━━━━━ WORKING DATA ━━━━━
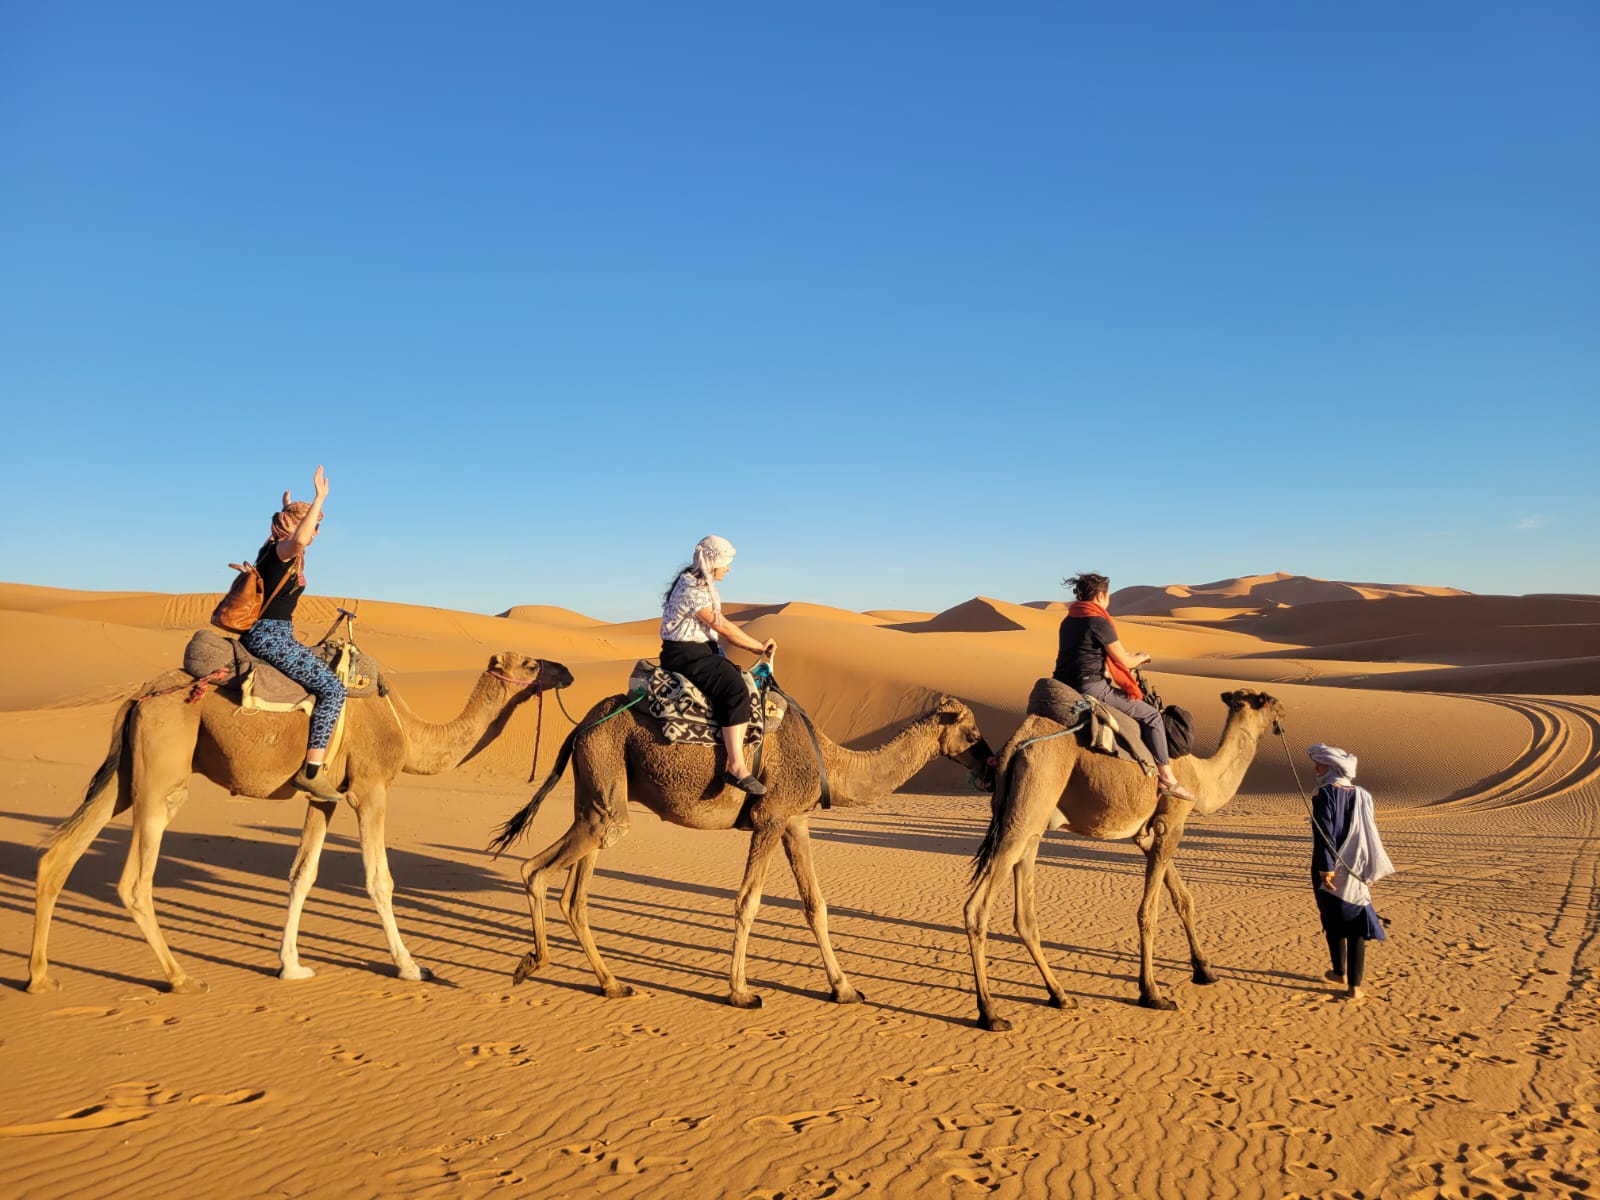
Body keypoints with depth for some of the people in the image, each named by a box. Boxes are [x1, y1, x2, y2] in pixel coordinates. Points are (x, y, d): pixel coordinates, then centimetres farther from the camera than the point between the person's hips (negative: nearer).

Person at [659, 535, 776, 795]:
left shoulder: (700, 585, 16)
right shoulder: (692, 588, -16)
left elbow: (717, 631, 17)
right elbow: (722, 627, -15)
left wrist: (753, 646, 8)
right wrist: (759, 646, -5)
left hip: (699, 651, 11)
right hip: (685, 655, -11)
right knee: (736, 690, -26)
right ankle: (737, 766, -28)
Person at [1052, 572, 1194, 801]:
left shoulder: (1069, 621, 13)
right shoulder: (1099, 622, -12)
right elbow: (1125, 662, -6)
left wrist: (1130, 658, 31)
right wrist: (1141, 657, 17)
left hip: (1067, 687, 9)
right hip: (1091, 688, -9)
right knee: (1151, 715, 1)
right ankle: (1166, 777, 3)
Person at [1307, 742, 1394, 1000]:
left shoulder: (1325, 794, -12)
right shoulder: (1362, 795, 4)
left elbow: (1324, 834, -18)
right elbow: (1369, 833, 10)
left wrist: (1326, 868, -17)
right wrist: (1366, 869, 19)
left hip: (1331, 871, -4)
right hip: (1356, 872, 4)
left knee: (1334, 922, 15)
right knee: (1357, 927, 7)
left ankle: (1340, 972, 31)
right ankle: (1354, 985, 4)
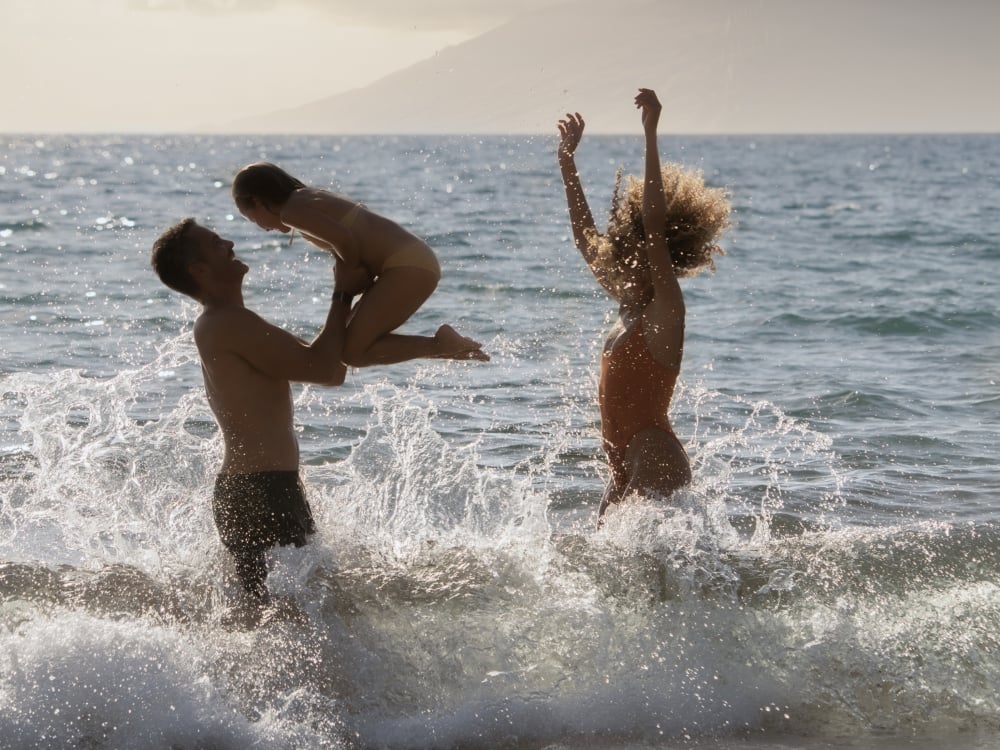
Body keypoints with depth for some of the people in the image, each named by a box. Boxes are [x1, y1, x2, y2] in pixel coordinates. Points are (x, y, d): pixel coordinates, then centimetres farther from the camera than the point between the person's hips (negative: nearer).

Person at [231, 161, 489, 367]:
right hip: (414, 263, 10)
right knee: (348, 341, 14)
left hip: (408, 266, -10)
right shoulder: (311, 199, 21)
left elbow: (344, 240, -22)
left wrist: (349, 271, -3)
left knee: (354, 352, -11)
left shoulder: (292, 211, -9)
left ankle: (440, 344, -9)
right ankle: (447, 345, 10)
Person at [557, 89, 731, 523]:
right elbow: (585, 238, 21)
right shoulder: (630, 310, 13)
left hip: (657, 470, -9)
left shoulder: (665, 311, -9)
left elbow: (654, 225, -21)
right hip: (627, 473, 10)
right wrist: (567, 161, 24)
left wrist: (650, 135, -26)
━━━━━
* _WHAT IS REQUIRED_: Each line above from the one with "left wrist: (1130, 658, 31)" up to and including the one with "left elbow: (1324, 834, -18)" must be set down exactly, and no line outside that span may appear.

* _RESPONSE TO THE TASK_:
left wrist: (1130, 658, 31)
right wrist: (1141, 657, 17)
left hip: (1067, 687, 9)
right hip: (1091, 688, -9)
right knee: (1151, 715, 1)
right ankle: (1166, 777, 3)
Person at [1307, 742, 1394, 1000]:
left shoulder: (1325, 794, -12)
right shoulder: (1362, 795, 4)
left elbow: (1324, 834, -18)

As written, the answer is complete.